Die Nennung des Diözesanadministrators im Hochgebet

Veröffentlicht auf von Markus Tymister

Die Nennung des Diözesanadministrators im Hochgebet

In allen Eucharistischen Hochgebeten nimmt die Interzession für die Kirche einen wichtigen Platz ein.
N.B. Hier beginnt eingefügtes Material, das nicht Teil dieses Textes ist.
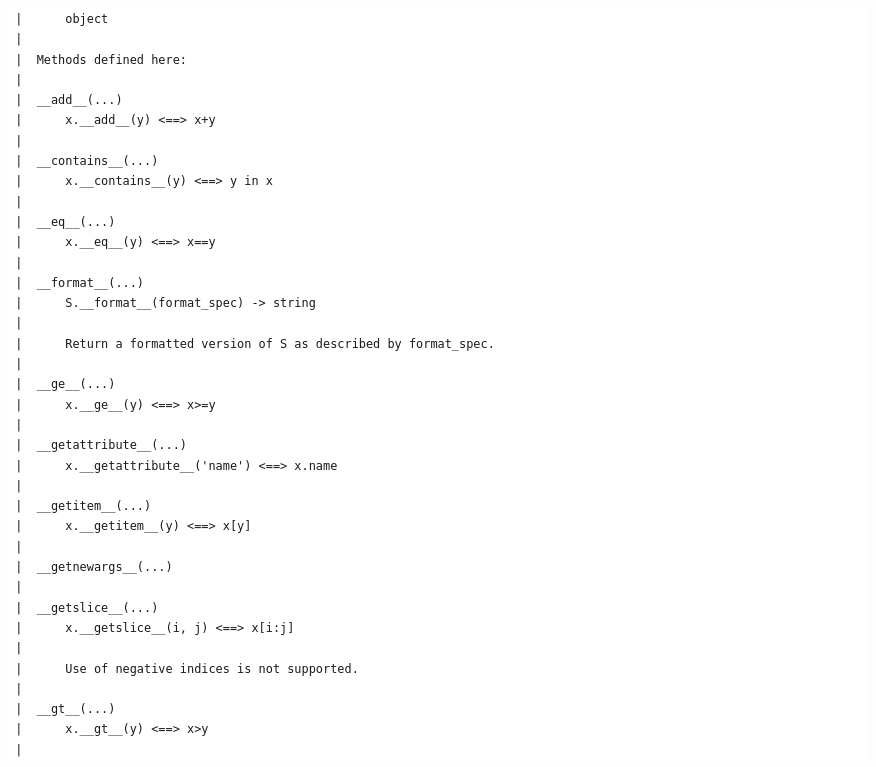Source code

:      |      object
     |  
     |  Methods defined here:
     |  
     |  __add__(...)
     |      x.__add__(y) <==> x+y
     |  
     |  __contains__(...)
     |      x.__contains__(y) <==> y in x
     |  
     |  __eq__(...)
     |      x.__eq__(y) <==> x==y
     |  
     |  __format__(...)
     |      S.__format__(format_spec) -> string
     |      
     |      Return a formatted version of S as described by format_spec.
     |  
     |  __ge__(...)
     |      x.__ge__(y) <==> x>=y
     |  
     |  __getattribute__(...)
     |      x.__getattribute__('name') <==> x.name
     |  
     |  __getitem__(...)
     |      x.__getitem__(y) <==> x[y]
     |  
     |  __getnewargs__(...)
     |  
     |  __getslice__(...)
     |      x.__getslice__(i, j) <==> x[i:j]
     |      
     |      Use of negative indices is not supported.
     |  
     |  __gt__(...)
     |      x.__gt__(y) <==> x>y
     |  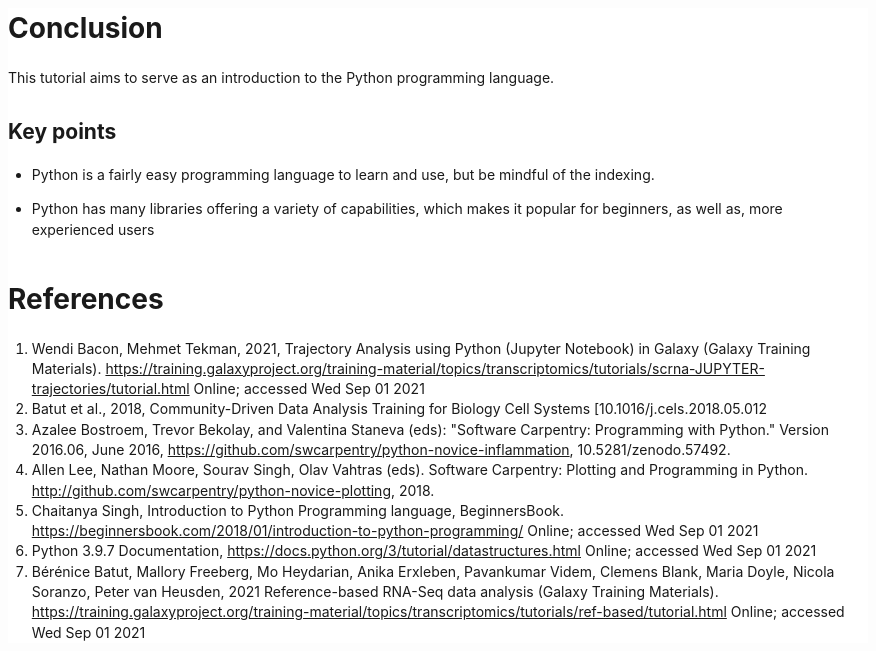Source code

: # Conclusion

This tutorial aims to serve as an introduction to the Python programming language.

## Key points
* Python is a fairly easy programming language to learn and use, but be mindful of the indexing.

* Python has many libraries offering a variety of capabilities, which makes it popular for beginners, as well as, more experienced users



# References

1. Wendi Bacon, Mehmet Tekman, 2021, Trajectory Analysis using Python (Jupyter Notebook) in Galaxy (Galaxy Training Materials). https://training.galaxyproject.org/training-material/topics/transcriptomics/tutorials/scrna-JUPYTER-trajectories/tutorial.html Online; accessed Wed Sep 01 2021
2. Batut et al., 2018, Community-Driven Data Analysis Training for Biology Cell Systems [10.1016/j.cels.2018.05.012
3.  Azalee Bostroem, Trevor Bekolay, and Valentina Staneva (eds): "Software Carpentry: Programming with Python."  Version 2016.06, June
2016, https://github.com/swcarpentry/python-novice-inflammation, 10.5281/zenodo.57492.
4. Allen Lee, Nathan Moore, Sourav Singh, Olav Vahtras (eds). Software Carpentry: Plotting and Programming in Python. http://github.com/swcarpentry/python-novice-plotting, 2018.
5. Chaitanya Singh, Introduction to Python Programming language, BeginnersBook. https://beginnersbook.com/2018/01/introduction-to-python-programming/ Online; accessed Wed Sep 01 2021
6. Python 3.9.7 Documentation, https://docs.python.org/3/tutorial/datastructures.html Online; accessed Wed Sep 01 2021
7. Bérénice Batut, Mallory Freeberg, Mo Heydarian, Anika Erxleben, Pavankumar Videm, Clemens Blank, Maria Doyle, Nicola Soranzo, Peter van Heusden, 2021 Reference-based RNA-Seq data analysis (Galaxy Training Materials). https://training.galaxyproject.org/training-material/topics/transcriptomics/tutorials/ref-based/tutorial.html Online; accessed Wed Sep 01 2021

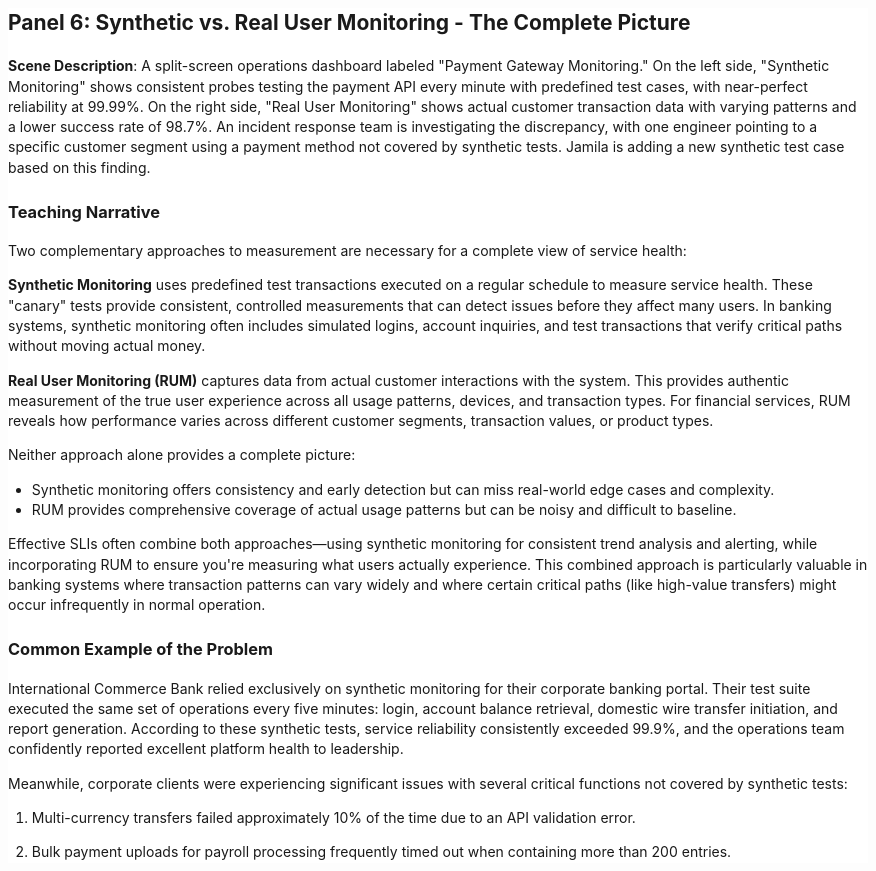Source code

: ## Panel 6: Synthetic vs. Real User Monitoring - The Complete Picture

**Scene Description**: A split-screen operations dashboard labeled "Payment Gateway Monitoring." On the left side, "Synthetic Monitoring" shows consistent probes testing the payment API every minute with predefined test cases, with near-perfect reliability at 99.99%. On the right side, "Real User Monitoring" shows actual customer transaction data with varying patterns and a lower success rate of 98.7%. An incident response team is investigating the discrepancy, with one engineer pointing to a specific customer segment using a payment method not covered by synthetic tests. Jamila is adding a new synthetic test case based on this finding.

### Teaching Narrative

Two complementary approaches to measurement are necessary for a complete view of service health:

**Synthetic Monitoring** uses predefined test transactions executed on a regular schedule to measure service health. These "canary" tests provide consistent, controlled measurements that can detect issues before they affect many users. In banking systems, synthetic monitoring often includes simulated logins, account inquiries, and test transactions that verify critical paths without moving actual money.

**Real User Monitoring (RUM)** captures data from actual customer interactions with the system. This provides authentic measurement of the true user experience across all usage patterns, devices, and transaction types. For financial services, RUM reveals how performance varies across different customer segments, transaction values, or product types.

Neither approach alone provides a complete picture:

- Synthetic monitoring offers consistency and early detection but can miss real-world edge cases and complexity.
- RUM provides comprehensive coverage of actual usage patterns but can be noisy and difficult to baseline.

Effective SLIs often combine both approaches—using synthetic monitoring for consistent trend analysis and alerting, while incorporating RUM to ensure you're measuring what users actually experience. This combined approach is particularly valuable in banking systems where transaction patterns can vary widely and where certain critical paths (like high-value transfers) might occur infrequently in normal operation.

### Common Example of the Problem

International Commerce Bank relied exclusively on synthetic monitoring for their corporate banking portal. Their test suite executed the same set of operations every five minutes: login, account balance retrieval, domestic wire transfer initiation, and report generation. According to these synthetic tests, service reliability consistently exceeded 99.9%, and the operations team confidently reported excellent platform health to leadership.

Meanwhile, corporate clients were experiencing significant issues with several critical functions not covered by synthetic tests:

1. Multi-currency transfers failed approximately 10% of the time due to an API validation error.

2. Bulk payment uploads for payroll processing frequently timed out when containing more than 200 entries.

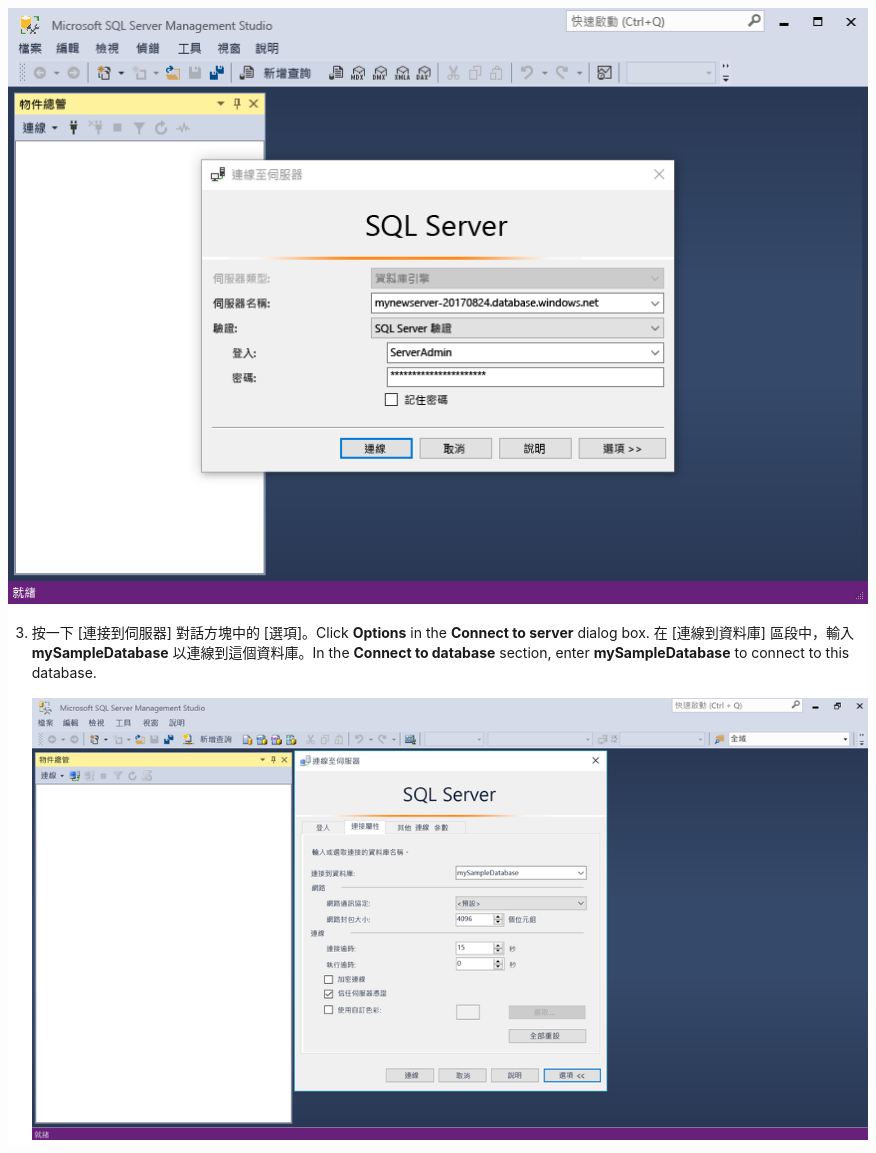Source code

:    ![連接到伺服器](./media/sql-database-connect-query-ssms/connect.png)  

3. <span data-ttu-id="4084f-148">按一下 [連接到伺服器] 對話方塊中的 [選項]。</span><span class="sxs-lookup"><span data-stu-id="4084f-148">Click **Options** in the **Connect to server** dialog box.</span></span> <span data-ttu-id="4084f-149">在 [連線到資料庫] 區段中，輸入 **mySampleDatabase** 以連線到這個資料庫。</span><span class="sxs-lookup"><span data-stu-id="4084f-149">In the **Connect to database** section, enter **mySampleDatabase** to connect to this database.</span></span>

   ![連線到伺服器上的 DB](./media/sql-database-connect-query-ssms/options-connect-to-db.png)  
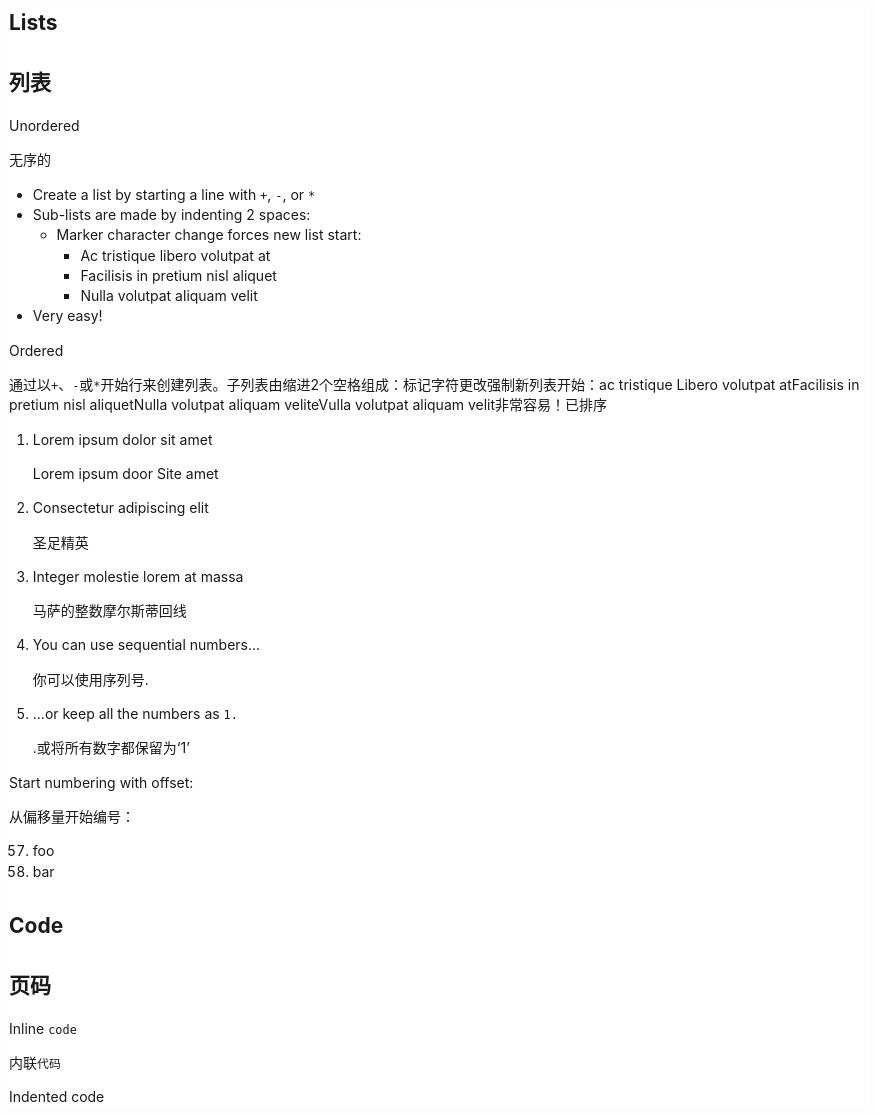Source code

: ## Lists

## 列表

Unordered

无序的

* Create a list by starting a line with `+`, `-`, or `*`
* Sub-lists are made by indenting 2 spaces:
  * Marker character change forces new list start:
    * Ac tristique libero volutpat at
    * Facilisis in pretium nisl aliquet
    * Nulla volutpat aliquam velit
* Very easy!

Ordered

通过以`+`、`-`或`*`开始行来创建列表。子列表由缩进2个空格组成：标记字符更改强制新列表开始：ac tristique Libero volutpat atFacilisis in pretium nisl aliquetNulla volutpat aliquam veliteVulla volutpat aliquam velit非常容易！已排序

1. Lorem ipsum dolor sit amet
   
   Lorem ipsum door Site amet

1. Consectetur adipiscing elit
   
   圣足精英

1. Integer molestie lorem at massa
   
   马萨的整数摩尔斯蒂回线

1. You can use sequential numbers...
   
   你可以使用序列号.

1. ...or keep all the numbers as `1.`
   
   .或将所有数字都保留为‘1’

Start numbering with offset:

从偏移量开始编号：

57. foo
57. bar

## Code

## 页码

Inline `code`

内联`代码`

Indented code
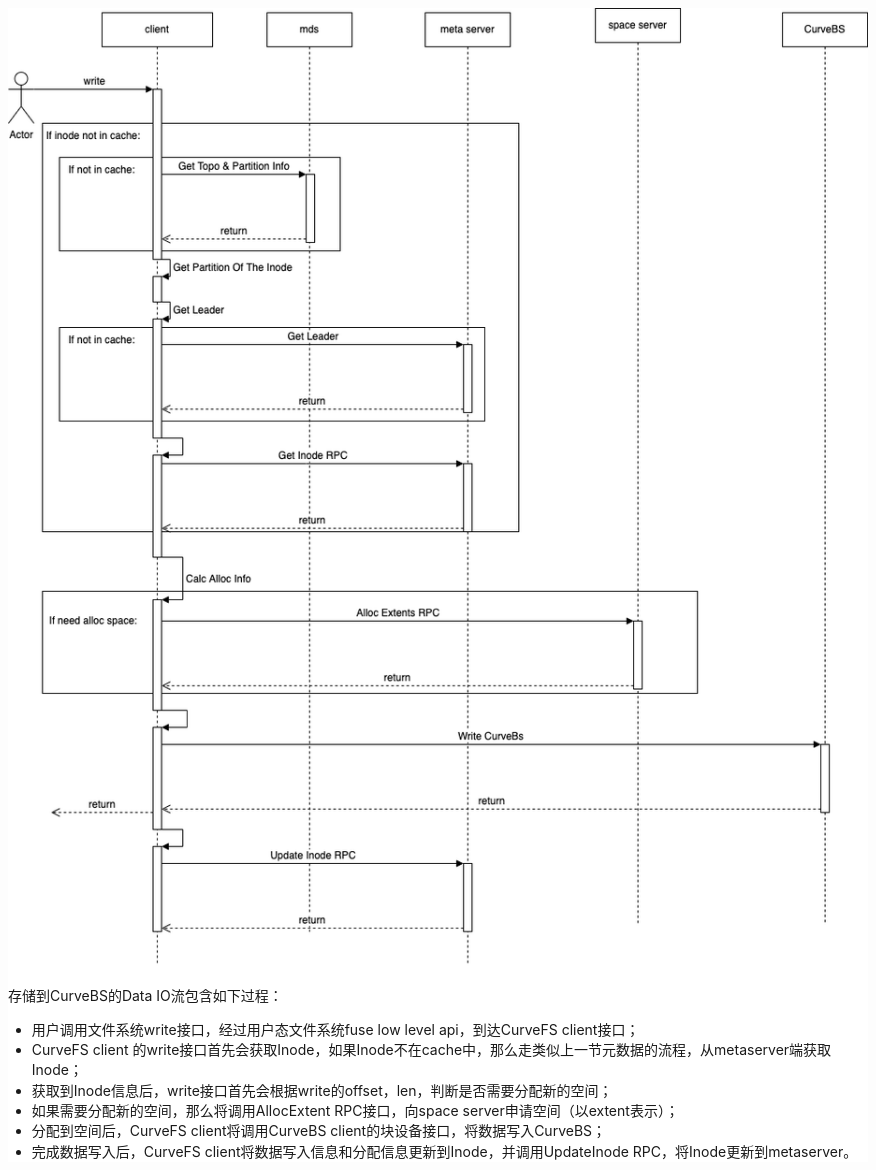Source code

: ![curvebs dataio flow](../../images/curvebs_dataio_flow.png)

存储到CurveBS的Data IO流包含如下过程：
- 用户调用文件系统write接口，经过用户态文件系统fuse low level api，到达CurveFS client接口；
- CurveFS client 的write接口首先会获取Inode，如果Inode不在cache中，那么走类似上一节元数据的流程，从metaserver端获取Inode；
- 获取到Inode信息后，write接口首先会根据write的offset，len，判断是否需要分配新的空间；
- 如果需要分配新的空间，那么将调用AllocExtent RPC接口，向space server申请空间（以extent表示）；
- 分配到空间后，CurveFS client将调用CurveBS client的块设备接口，将数据写入CurveBS；
- 完成数据写入后，CurveFS client将数据写入信息和分配信息更新到Inode，并调用UpdateInode RPC，将Inode更新到metaserver。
Eine solche Bitte findet sich schon in den ältesten uns überlieferten Texten, so zum Beispiel in den Gebeten zur Eucharistie in der wohl frühesten bekannten Kirchenordnung, der Didachè (2. Hälfte des 1. Jahrhunderts, Syrien):

"Gedenke, o Herr, Deiner Gemeinde, daß Du sie erlösest von allem Übel und sie vollkommen machest in Deiner Liebe, 'führe sie zusammen von den vier Winden' (Mt 24,31), die Geheiligte, in Dein Reich, das Du ihr bereitet hast; weil Dein ist die Macht und die Ehre in Ewigkeit." (Did 10,5)

Auch im Eucharistiegebet der Traditio Apostolica (wohl aus dem 3. Jahrhundert und ebenfalls aus dem syrischen Raum) heißt es:

"Und wir bitten dich, sende deinen Heiligen Geist herab auf die Gabe deiner Heiligen Kirche. Lass alle, die von den Heiligen [Geheimnissen] empfangen, eins werden und gib ihnen die Fülle des heiligen Geistes zur Festigung des Glaubens in der Wahrheit, dass wir dich loben und preisen durch deinen Sohn Jesus Christus. Durch ihn sei dir Ehre und Herrlichkeit, dem Vater und dem Sohn mit dem heiligen Geist in deiner Heiligen Kirche jetzt und in Ewigkeit." (TA 4)

In der Nationalen Universitätsbibliothek von Straßburg findet sich unter der Katalognummer gr. 254 ein Papyrus, der wohl im 4. oder 5. Jahrhundert beschrieben worden ist, uns aber die Urfassung eines wohl älteren Eucharistiegebetes, aus dem sowohl die alexandrinische Markusanaphora als auch der Römische Kanon entstanden sind, überliefert (vgl. E. Mazza, L'anafora cristiana. Studi sulle origini (BEL.S 62), Roma 1992, 263-308). Auch im Papyrus Straßburg gr. 254 finden wir die Erwähnung der Kirche in der dritten Strophe der Anaphora:

"Über diesem Opfer und dieser Opfergabe bitten wir und flehen dich an: gedenke deiner heiligen und einzigen katholischen Kirche." (zit. nach Mazza, L'anafora cristiana, 209).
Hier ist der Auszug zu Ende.